Premier jour des audiences à Sokodé: La CVJR a écouté 9 témoins et victimes

La Commission Vérité, Justice et Réconciliation (CVJR) a écouté pour cette première journée des auditions à Sokodé (environ 375 km au nord de Lomé), 9 témoins et victimes, a constaté un envoyé spécial de l’Agence Savoir News. Parmi le groupe figure une audition privée.

Les audiences de ce jeudi ont porté sur les évènements liés aux troubles sociopolitiques de 1991 marqués par des violences intercommunautaires dans la région des Plateaux, notamment dans les localités de Bodjé, Médjé, Gamé-Akposso, Kpalimé, Adéta et Badou et qui ont abouti à des déplacements massifs de populations.

Abozi Batoma Kodjo, 43 ans n’a pas pu se retenir lorsqu’il relatait les exactions subies ainsi que sa famille, dans les années 1990 dans la préfecture d’Amlamé. Il a perdu non seulement tous ses biens, mais également son enfant décédé dans la brousse.

« Je vivais à Amlamé, au moment des troubles. Un groupe de jeunes étaient venus nous menacer, nous les Kabyes. Ils m’ont frappé et détruit tous nos biens. J’étais obligé de fuir avec ma femme et un bébé de trois jours. Malheureusement, le bébé est décédé en cours de route », a raconté Abozi Batoma Kodjo.

Pitinate Kiffema, a pour sa part, assisté à des actes de violences et de destructions des biens des kabyes : « La scène s’est déroulée dans le village de Natchaba, dans la préfecture de Wawa. Des maisons ont été brûlées, alors que des enfants étaient à l’intérieur. J’ai dû liquider mes biens pour regagner Sotouboua ».

Pour Ali Abalo, une autre victime, sa famille a dû quitter Akparé, un village situé dans la préfecture de l’Ogou, suite à des actes de violences.

« Mon père a été blessé, nos chèvres et moutons ont été volés. Après la mort de mon papa, ma mère est devenue folle », a-t-il précisé.

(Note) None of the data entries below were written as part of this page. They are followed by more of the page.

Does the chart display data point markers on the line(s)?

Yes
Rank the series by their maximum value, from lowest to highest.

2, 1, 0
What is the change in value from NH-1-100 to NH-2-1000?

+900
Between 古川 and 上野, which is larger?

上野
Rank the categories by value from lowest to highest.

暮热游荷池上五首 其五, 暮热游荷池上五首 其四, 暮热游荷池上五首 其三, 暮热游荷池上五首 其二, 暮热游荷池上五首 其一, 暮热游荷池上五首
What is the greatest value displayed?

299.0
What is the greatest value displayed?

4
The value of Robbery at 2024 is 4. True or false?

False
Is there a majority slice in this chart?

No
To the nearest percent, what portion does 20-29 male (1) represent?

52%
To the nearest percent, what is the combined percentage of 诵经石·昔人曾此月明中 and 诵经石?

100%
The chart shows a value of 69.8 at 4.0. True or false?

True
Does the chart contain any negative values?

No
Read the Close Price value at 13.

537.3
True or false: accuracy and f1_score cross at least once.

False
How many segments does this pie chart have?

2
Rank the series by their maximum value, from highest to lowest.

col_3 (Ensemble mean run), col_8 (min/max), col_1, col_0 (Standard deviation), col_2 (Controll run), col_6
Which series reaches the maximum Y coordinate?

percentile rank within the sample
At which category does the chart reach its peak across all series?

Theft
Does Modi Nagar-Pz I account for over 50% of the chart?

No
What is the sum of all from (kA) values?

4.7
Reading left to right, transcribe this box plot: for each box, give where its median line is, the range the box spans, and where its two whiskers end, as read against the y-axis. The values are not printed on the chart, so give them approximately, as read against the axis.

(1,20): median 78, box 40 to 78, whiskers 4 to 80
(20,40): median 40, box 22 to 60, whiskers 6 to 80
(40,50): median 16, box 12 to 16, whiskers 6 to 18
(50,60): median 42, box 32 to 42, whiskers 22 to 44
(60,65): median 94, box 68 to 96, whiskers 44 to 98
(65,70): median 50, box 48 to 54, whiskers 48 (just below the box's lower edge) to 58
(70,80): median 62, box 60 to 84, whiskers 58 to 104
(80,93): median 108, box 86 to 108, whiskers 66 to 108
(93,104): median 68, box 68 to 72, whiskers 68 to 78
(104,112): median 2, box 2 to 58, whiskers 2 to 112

Selon la CVJR, il apparaît, à la lumière des différents témoignages, que les conflits intercommunautaires qui ont déchiré la cohésion nationale en 1991 et 1992, obéissent à la conjonction de diverses causes liées à l’histoire du peuplement, au contentieux foncier et au contexte sociopolitique explosif de l’amorce du processus démocratique dans notre pays dans ces années-là.

« L’exacerbation des motivations ethniques, instrumentalisée par la propagande partisane des chapelles politiques de tous bords a alors fonctionné comme un détonateur qui a soulevé des Togolais contre d’autres Togolais, dans des conflits au dénouement parfois tragique, marqués par des actes de violences et de violations des droits de l’homme notamment dans la région des Plateaux », souligne la CVJR dans un communiqué rendu public.

La CVJR, « fidèle à sa mission, appelle les victimes à ne pas cultiver l’idée de la vengeance et rappelle que c’est à l’aune des différentes informations fournies par les différents intervenants au cours des audiences (publiques, in camera et privées) ainsi que des rapports de ses investigations, qu’elle fera ses recommandations finales à l’attention du peuple togolais dans le sens de l’apaisement ».

Les audiences se poursuivent vendredi à l’hôtel central de Sokodé et seront consacrée à divers événements liés aux troubles sociopolitiques des années 90, notamment les abus d’autorité, les affrontements entre militants de partis politiques, les exactions des éléments des Forces armées togolaises et des agressions physiques ayant entraîné des pertes en vies humaines.

Rappelons que les audiences de la CVJR sont consacrées à la recherche de la vérité sur les violences électorales et autres violations des droits de l’homme qui sont survenues dans notre pays entre 1958 et 2005 dans le cadre des séances publiques, à huis clos et privées qui donnent la parole aux victimes, témoins et aux auteurs présumés.